COVID, Uhle said, was such a universal challenge that groups of all missions were affected. To date, the COVID Rapid Response Fund has raised more than $20 million and made grants to 675 nonprofit groups and organizations in Cuyahoga, Lake and Geauga counties — and the group is conducting a COVID recovery and resiliency survey to better understand the state (and projected state) of the nonprofit sector in Cuyahoga County.

“Before the COVID Rapid Response, Community West didn’t have a seat at that table with organizations like the Cleveland Foundation, the George Gund Foundation. We were not invited, and to be fair we were not seeking that seat either,” Uhle said. “But that collaboration has helped us understand and think about the bigger picture.”

It’s that type of collaboration that Uhle hope to be a part of as he begins serving on the board of the Fund, which is made up of leaders from a variety of organizations, …

The Fund, a civic collaborative focused on the economic health of the region, is, as president Bethia Burke describes it, all about the big picture. The group tackles the big, “seemingly intractable problems” the region faces, Burke said, and she and her staff rely heavily on a board of leaders in various areas of expertise to identify and help tackle those issues.

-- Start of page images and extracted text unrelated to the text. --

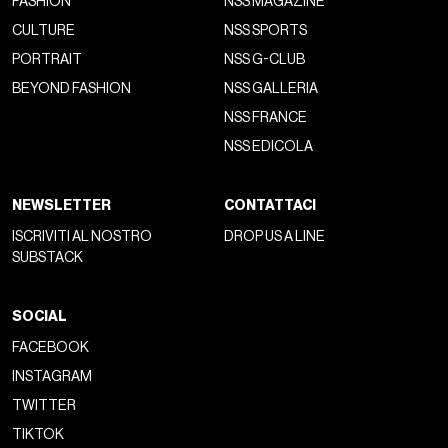
FASHION
NSS MAGAZINE
CULTURE
NSS SPORTS
PORTRAIT
NSS G-CLUB
BEYOND FASHION
NSS GALLERIA
NSS FRANCE
NSS EDICOLA
NEWSLETTER
CONTATTACI
ISCRIVITI AL NOSTRO
DROP US A LINE
SUBSTACK
SOCIAL
FACEBOOK
INSTAGRAM
TWITTER
TIKTOK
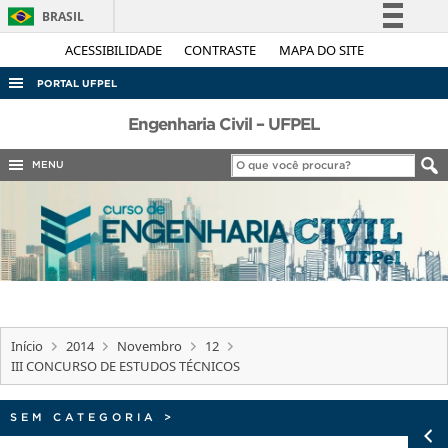
BRASIL
Simplifique!
ACESSIBILIDADE
CONTRASTE
MAPA DO SITE
Comunica BR
PORTAL UFPEL
Participe
ACESSO À INFORMAÇÃO
Engenharia Civil – UFPEL
Acesso à informação
AUDITORIA
MENU
Legislação
COBALTO
Canais
CONCURSOS
EDITAIS
INTERNACIONAL
OUVIDORIA
Início
2014
Novembro
12
PORTARIAS
III CONCURSO DE ESTUDOS TÉCNICOS
TELEFONES
SEM CATEGORIA
>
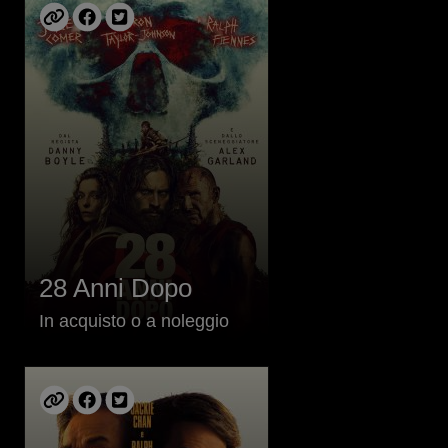
28 Anni Dopo
In acquisto o a noleggio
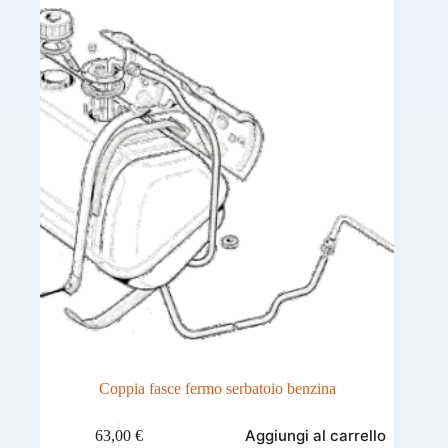
Coppia fasce fermo serbatoio benzina
Aggiungi al carrello
63,00
€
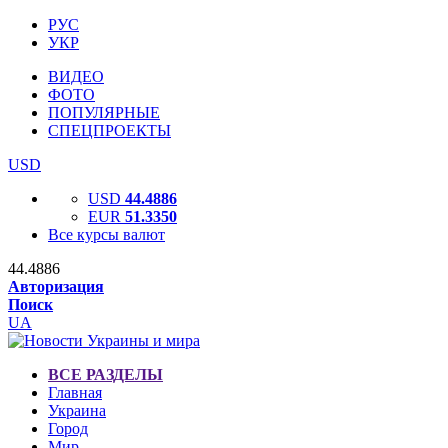
РУС
УКР
ВИДЕО
ФОТО
ПОПУЛЯРНЫЕ
СПЕЦПРОЕКТЫ
USD
USD
44.4886
EUR
51.3350
Все курсы валют
44.4886
Авторизация
Поиск
UA
ВСЕ РАЗДЕЛЫ
Главная
Украина
Город
Мир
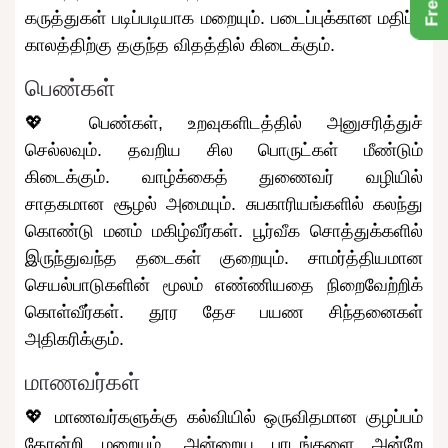
கருத்துகள் படிப்படியாக மறையும். படைப்புக்கான மதிப்பு
காலத்திற்கு தகுந்த விதத்தில் கிடைக்கும்.
பெண்கள்
💖 பெண்கள், உறவுகளிடத்தில் அனுசரித்துச்
செல்லவும். தவறிய சில பொருட்கள் மீண்டும்
கிடைக்கும். வாழ்க்கைத் துணைவர் வழியில்
சாதகமான சூழல் அமையும். சுபகாரியங்களில் கலந்து
கொண்டு மனம் மகிழ்வீர்கள். பூர்வீக சொத்துக்களில்
இருந்துவந்த தடைகள் குறையும். சாமர்த்தியமான
செயல்பாடுகளின் மூலம் எண்ணியதை நிறைவேற்றிக்
கொள்வீர்கள். தூர தேச பயண சிந்தனைகள்
அதிகரிக்கும்.
மாணவர்கள்
💖 மாணவர்களுக்கு கல்வியில் ஒருவிதமான குழப்பம்
தோன்றி மறையும். அன்றைய பாடங்களை அன்றே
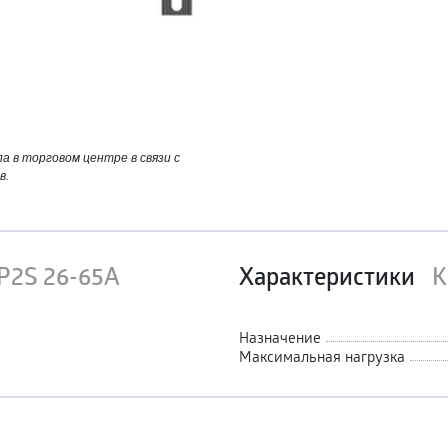
 в торговом центре в связи с
в.
P2S 26-65A
Характеристики
К
Назначение
Максимальная нагрузка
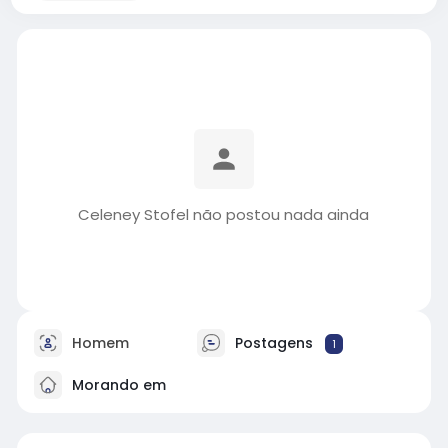
Celeney Stofel não postou nada ainda
Homem
Postagens
1
Morando em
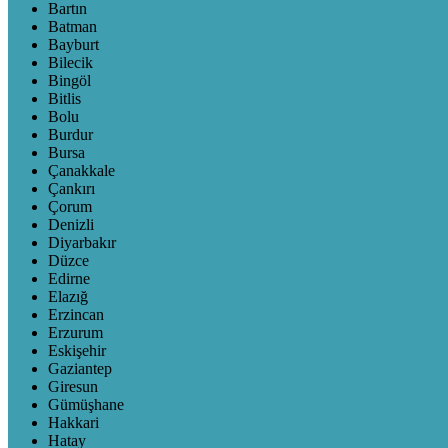
Bartın
Batman
Bayburt
Bilecik
Bingöl
Bitlis
Bolu
Burdur
Bursa
Çanakkale
Çankırı
Çorum
Denizli
Diyarbakır
Düzce
Edirne
Elazığ
Erzincan
Erzurum
Eskişehir
Gaziantep
Giresun
Gümüşhane
Hakkari
Hatay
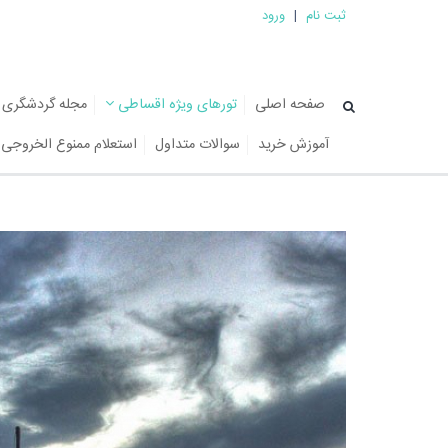
ثبت نام
|
ورود
صفحه اصلی
تورهای ویژه اقساطی
مجله گردشگری
آموزش خرید
سوالات متداول
استعلام ممنوع الخروجی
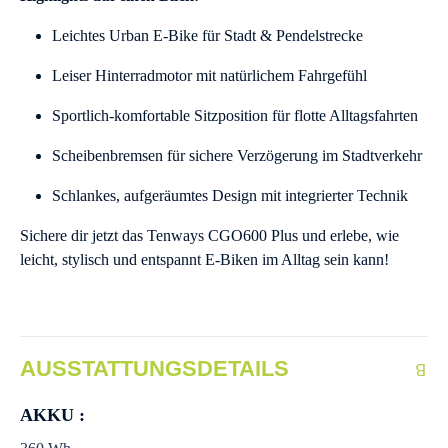
Leichtes Urban E-Bike für Stadt & Pendelstrecke
Leiser Hinterradmotor mit natürlichem Fahrgefühl
Sportlich-komfortable Sitzposition für flotte Alltagsfahrten
Scheibenbremsen für sichere Verzögerung im Stadtverkehr
Schlankes, aufgeräumtes Design mit integrierter Technik
Sichere dir jetzt das Tenways CGO600 Plus und erlebe, wie
leicht, stylisch und entspannt E-Biken im Alltag sein kann!
AUSSTATTUNGSDETAILS
AKKU :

“We sit somewhere at the intersection of grantmaking and what needs to be done,” Burke said.

Bringing Uhle on the board adds a partner with direct ties in the community where the Fund’s policies are focused.

“The big issues we tackle affect people in real ways. Adding Community West to the board is a way to expand and refocus a connection with local community,” Burke said.

For Uhle, joining the board, which does require a $33,000 contribution to the Fund, is a way to expand his organization’s understanding of the larger regional picture while also getting a chance to see the best practices of organizations outside his group’s geographic footprint.

“I think as a collective, we should take the best practices everyone has learned in this three-year pandemic and use them going forward,” Uhle said. “We should find a way to benefit from this pain we’ve all been through.”